Stored records:
......
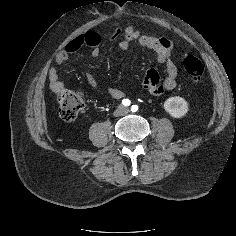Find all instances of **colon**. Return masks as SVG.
<instances>
[{
  "instance_id": "5ec220e1",
  "label": "colon",
  "mask_w": 236,
  "mask_h": 236,
  "mask_svg": "<svg viewBox=\"0 0 236 236\" xmlns=\"http://www.w3.org/2000/svg\"><path fill=\"white\" fill-rule=\"evenodd\" d=\"M183 67L185 72L193 79H199L204 73L203 63L194 56L185 58ZM59 115L64 121L75 120L85 109L86 100L82 93L61 87L57 92Z\"/></svg>"
}]
</instances>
......
• [What you have to do]: Could you output all of the anatomy outline data above word for word, leaving out the pictures?

• [Answer to this problem]:
Find all instances of **colon**. Return masks as SVG.
<instances>
[{
  "instance_id": "5ec220e1",
  "label": "colon",
  "mask_w": 236,
  "mask_h": 236,
  "mask_svg": "<svg viewBox=\"0 0 236 236\" xmlns=\"http://www.w3.org/2000/svg\"><path fill=\"white\" fill-rule=\"evenodd\" d=\"M183 67L185 72L193 79H199L204 73L203 63L194 56L185 58ZM59 115L64 121L75 120L85 109L86 100L82 93L61 87L57 92Z\"/></svg>"
}]
</instances>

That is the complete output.